PyTorch Implementation

This section provides PyTorch pseudo-code for K3-style loss functions, which we recommend over K1-style due to lower variance.

K3 On-Policy Loss

import torch

def k3_onpolicy_loss(log_prob_student, log_prob_teacher):
    # K3 on-policy distillation loss.
    # Args: log_prob_student (requires grad), log_prob_teacher (no grad)
    # Returns: Scalar loss for backpropagation

    with torch.no_grad():
        reward = log_prob_student - log_prob_teacher

    loss = (log_prob_student * reward).mean()
    return loss

K3 Off-Policy Loss

import torch

def k3_offpolicy_loss(log_prob_student, log_prob_teacher,
                       log_prob_rollout, clip_ratio=None):
    # K3 off-policy distillation loss with importance sampling.
    # Args: log_prob_student, log_prob_teacher, log_prob_rollout, clip_ratio
    # Returns: Scalar loss for backpropagation

    with torch.no_grad():
        log_is_weight = log_prob_student - log_prob_rollout
        is_weight = torch.exp(log_is_weight)

        if clip_ratio is not None:
            is_weight = torch.clamp(is_weight, max=clip_ratio)

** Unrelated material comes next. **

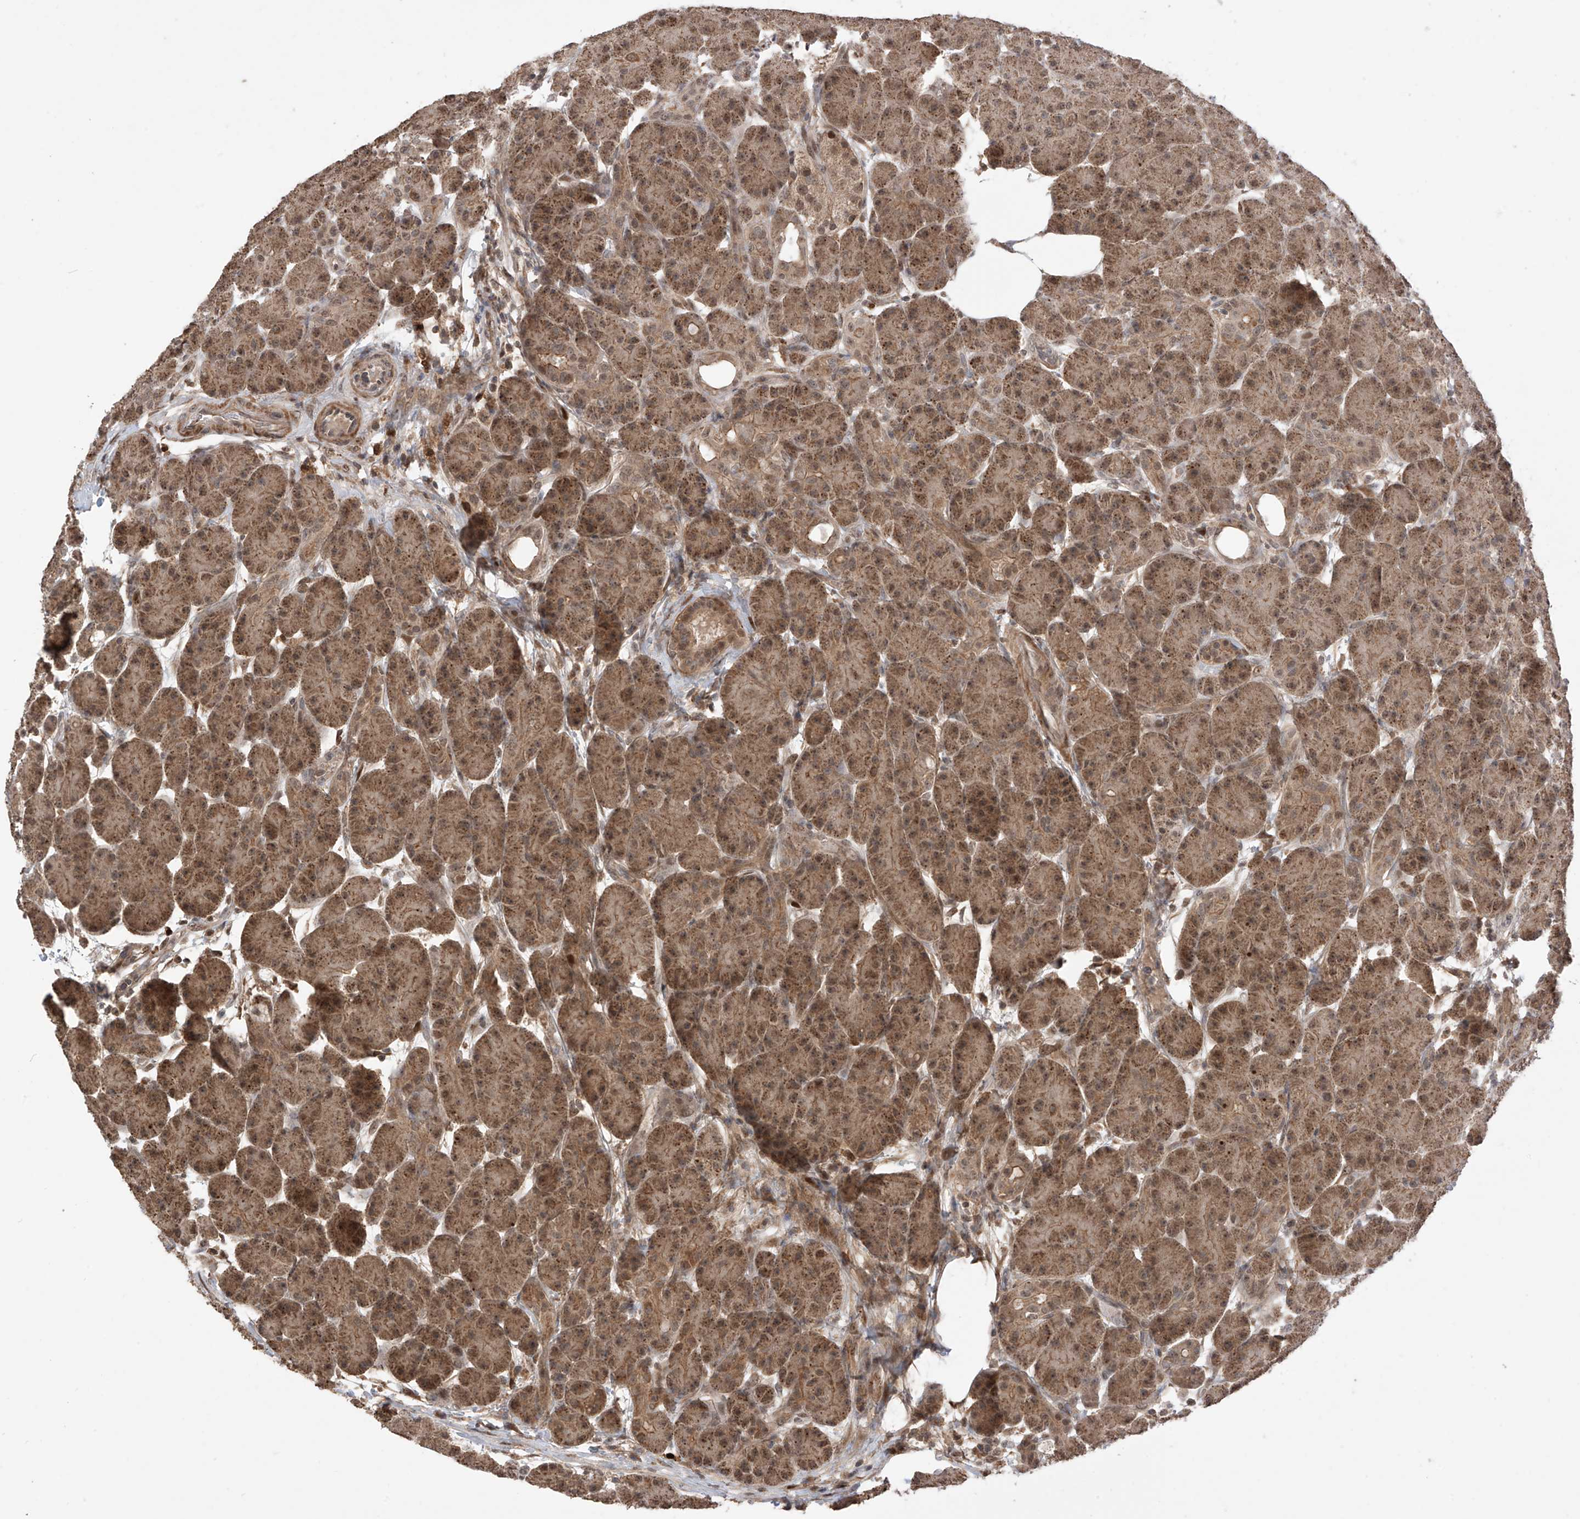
{"staining": {"intensity": "moderate", "quantity": ">75%", "location": "cytoplasmic/membranous"}, "tissue": "pancreas", "cell_type": "Exocrine glandular cells", "image_type": "normal", "snomed": [{"axis": "morphology", "description": "Normal tissue, NOS"}, {"axis": "topography", "description": "Pancreas"}], "caption": "Immunohistochemical staining of unremarkable pancreas shows medium levels of moderate cytoplasmic/membranous positivity in about >75% of exocrine glandular cells.", "gene": "LATS1", "patient": {"sex": "male", "age": 63}}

        reward = log_prob_student - log_prob_teacher

    loss = (is_weight * log_prob_student * reward).mean()
    return loss

Common Mistakes

The following implementations are incorrect and cause training instabilities. These patterns are discussed in [shah2025comedy].

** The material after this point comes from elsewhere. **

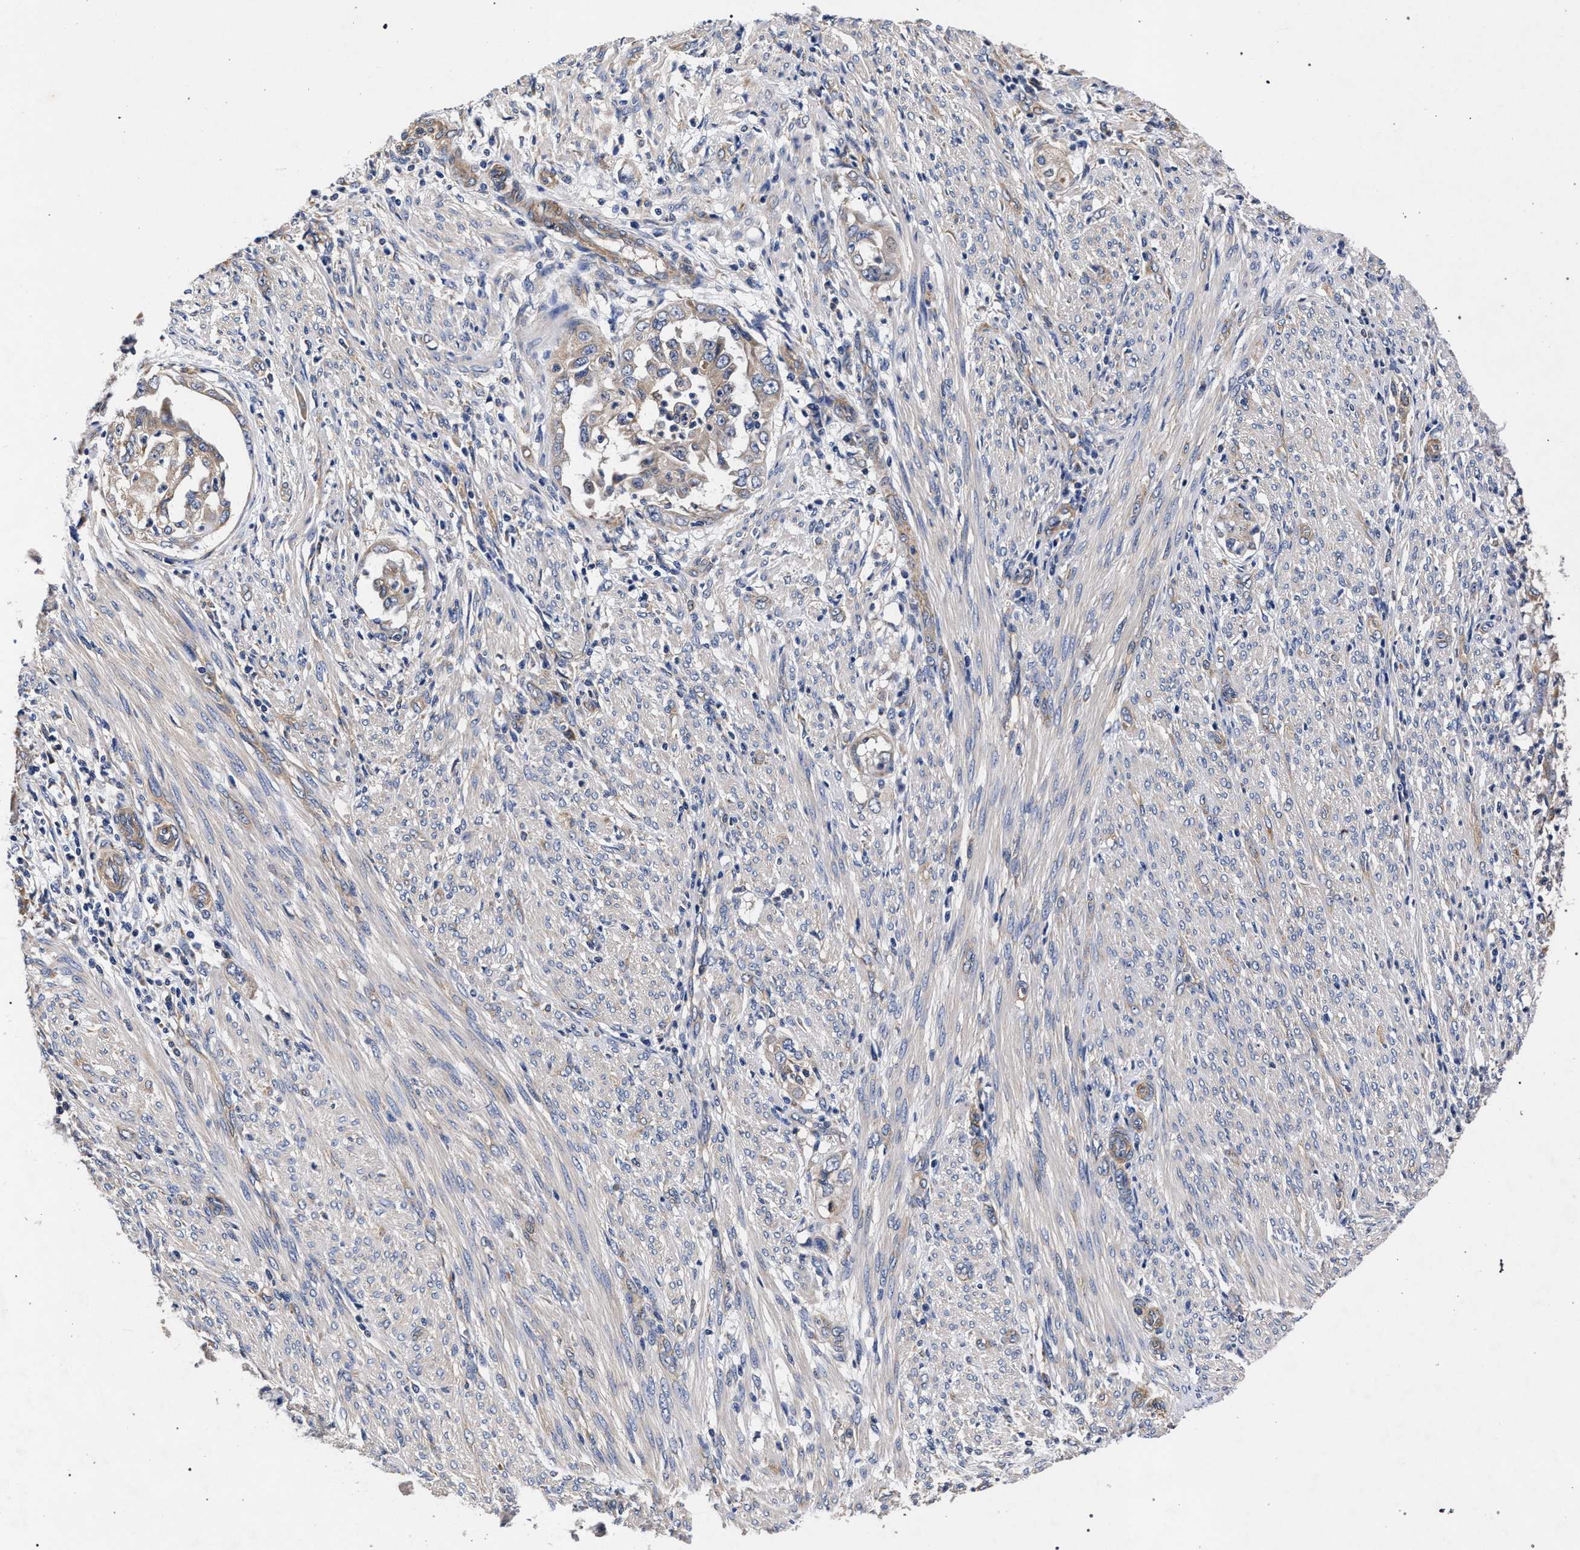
{"staining": {"intensity": "weak", "quantity": ">75%", "location": "cytoplasmic/membranous"}, "tissue": "endometrial cancer", "cell_type": "Tumor cells", "image_type": "cancer", "snomed": [{"axis": "morphology", "description": "Adenocarcinoma, NOS"}, {"axis": "topography", "description": "Endometrium"}], "caption": "DAB (3,3'-diaminobenzidine) immunohistochemical staining of endometrial adenocarcinoma exhibits weak cytoplasmic/membranous protein staining in approximately >75% of tumor cells. (brown staining indicates protein expression, while blue staining denotes nuclei).", "gene": "CFAP95", "patient": {"sex": "female", "age": 85}}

Example 1: WRONG - K3 in Reward Position

def k3_loss_WRONG(log_prob_student, log_prob_teacher):
    # WRONG: Using K3 estimator as reward causes collapse.
    with torch.no_grad():
        log_r = log_prob_teacher - log_prob_student
        r = torch.exp(log_r)
        reward = r - 1 - log_r  # K3 term as reward -- WRONG

    loss = (log_prob_student * reward).mean()  # BIASED
    return loss

Why? The validity of the K3 estimator for the KL divergence value relies on the identity \(\mathbb{E}_{x \sim P_{\text{student}}} \left[ \frac{P_{\text{teacher}}(x)}{P_{\text{student}}(x)} - 1 \right] = 0\). However, this zero-mean property does not hold for the gradient. In the REINFORCE setting, the inclusion of the score function \(\nabla \log P_{\text{student}}(x)\) changes the expectation. Generally, \(\mathbb{E}_{x \sim P_{\text{student}}} \left[ \nabla \log P_{\text{student}}(x) \cdot \left(\frac{P_{\text{teacher}}(x)}{P_{\text{student}}(x)} - 1\right) \right] \neq 0\). Therefore, treating the control variate terms as part of the reward signal introduces bias into the gradient estimator.

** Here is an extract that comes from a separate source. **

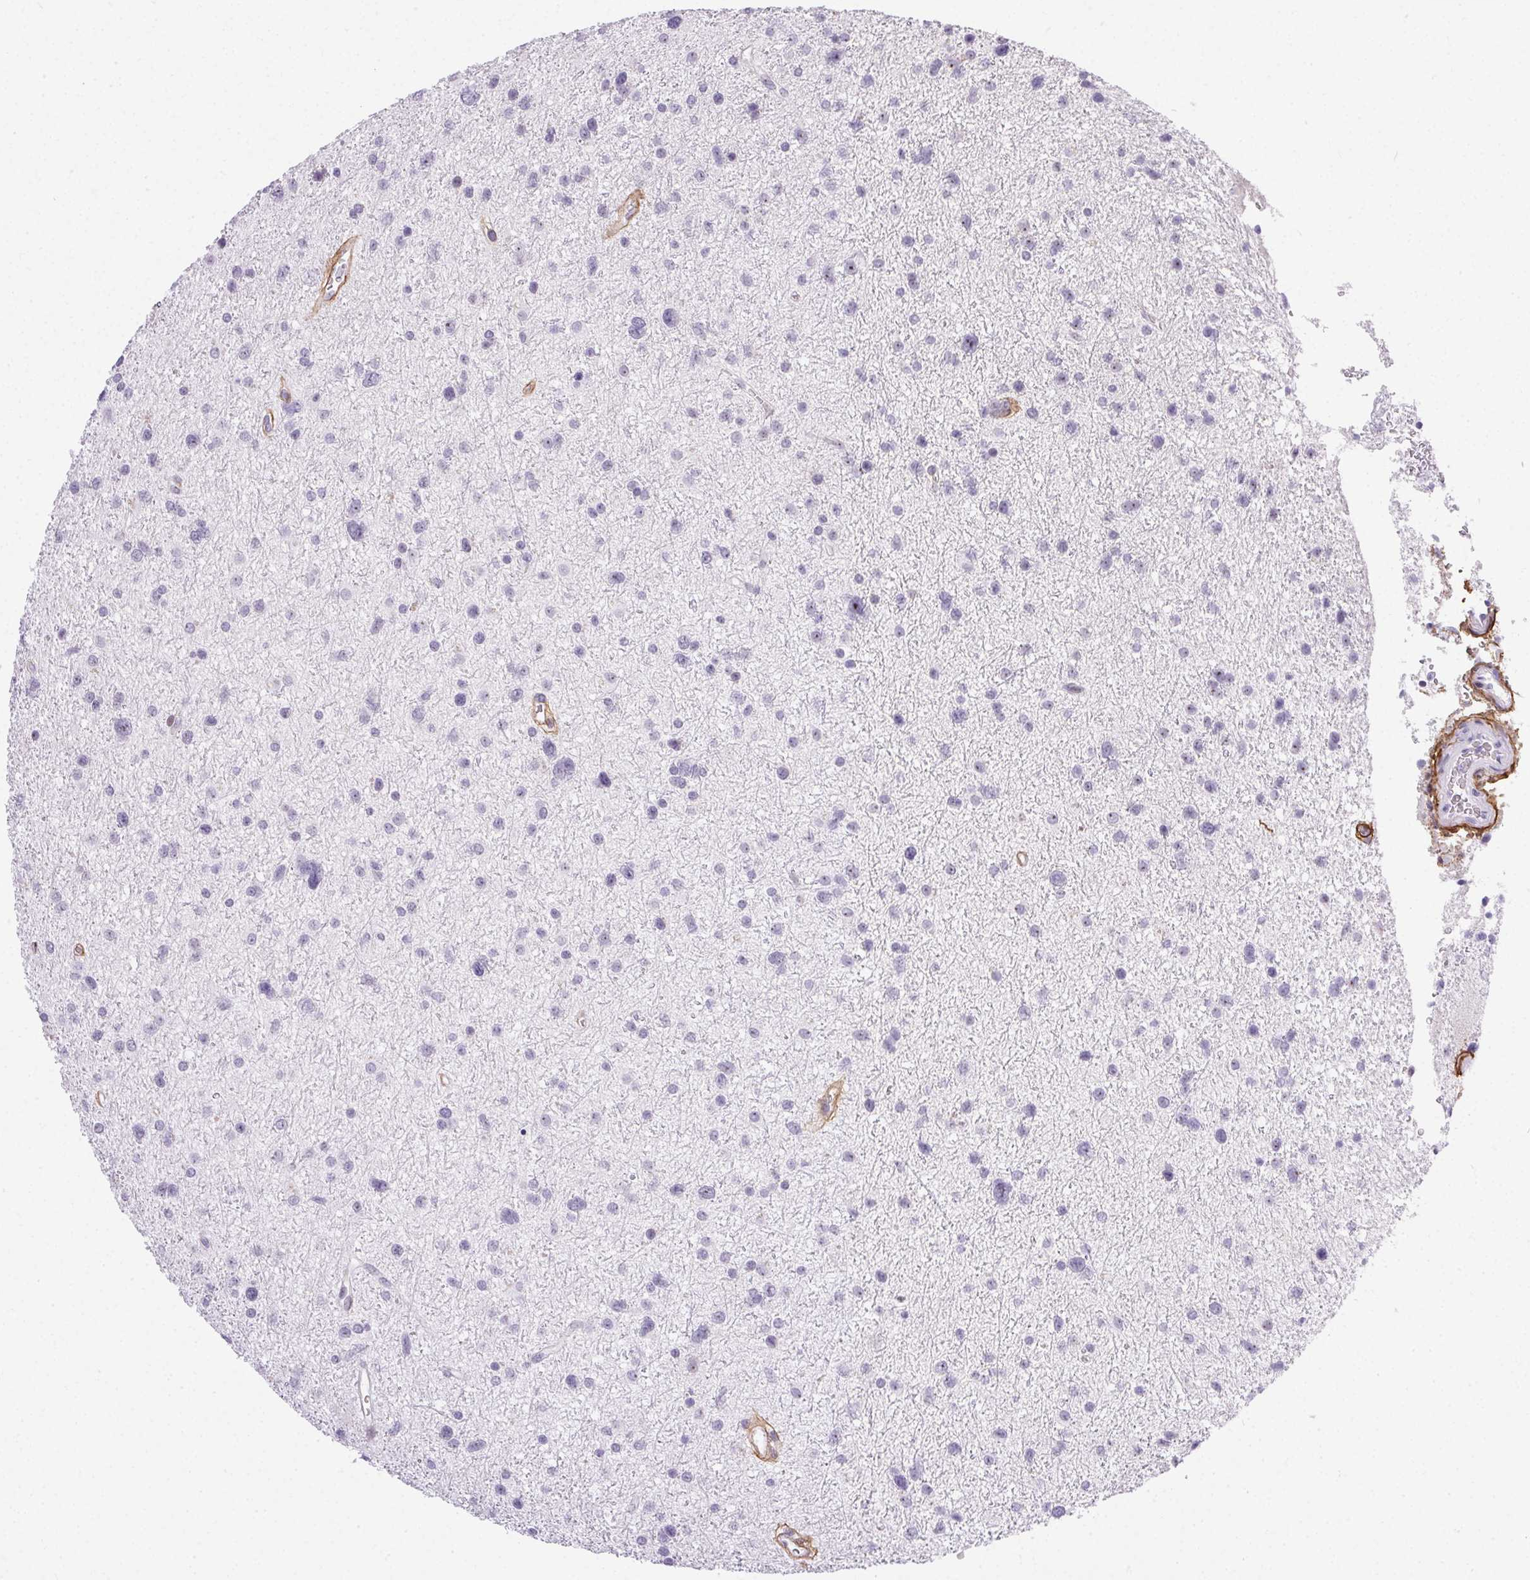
{"staining": {"intensity": "negative", "quantity": "none", "location": "none"}, "tissue": "glioma", "cell_type": "Tumor cells", "image_type": "cancer", "snomed": [{"axis": "morphology", "description": "Glioma, malignant, Low grade"}, {"axis": "topography", "description": "Brain"}], "caption": "Immunohistochemistry (IHC) of glioma reveals no positivity in tumor cells. (DAB (3,3'-diaminobenzidine) immunohistochemistry (IHC) with hematoxylin counter stain).", "gene": "PDZD2", "patient": {"sex": "female", "age": 55}}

Example 2: WRONG - K1 in Loss Position

def k1_loss_WRONG(log_prob_student, log_prob_teacher):
    # WRONG: Direct differentiation without REINFORCE.
    log_ratio = log_prob_student - log_prob_teacher
    loss = log_ratio.mean()  # BIASED -- gradient flows incorrectly
    return loss

Why? This implementation fails because standard automatic differentiation calculates the gradient of the sample value, not the gradient of the expectation. When ‘loss.backward()‘ is called on \(\mathcal{L}(x) = \log P_{\text{student}}(x) - \log P_{\text{teacher}}(x)\), it computes the pathwise derivative \(\nabla \log P_{\text{student}}(x)\). This ignores the dependency of the sampling distribution itself on the parameters (the “score function” term). The true gradient requires the REINFORCE estimator, \(\nabla \log P_{\text{student}}(x) \cdot (\log \frac{P_{\text{student}}(x)}{P_{\text{teacher}}(x)} + 1)\), which weighs the gradient direction by the KL value. Without this weighting, the optimizer simply attempts to maximize the likelihood of the sampled tokens unconditionally, effectively ignoring the teacher's distribution and the KL objective entirely.

Conclusion

We have presented a unified treatment of gradient estimation for reverse KL minimization in on-policy distillation. Our analysis shows that K1 and K3 formulations yield identical expected gradients, differing only by a constant baseline. We recommend K3-style implementations for their lower variance and cleaner form.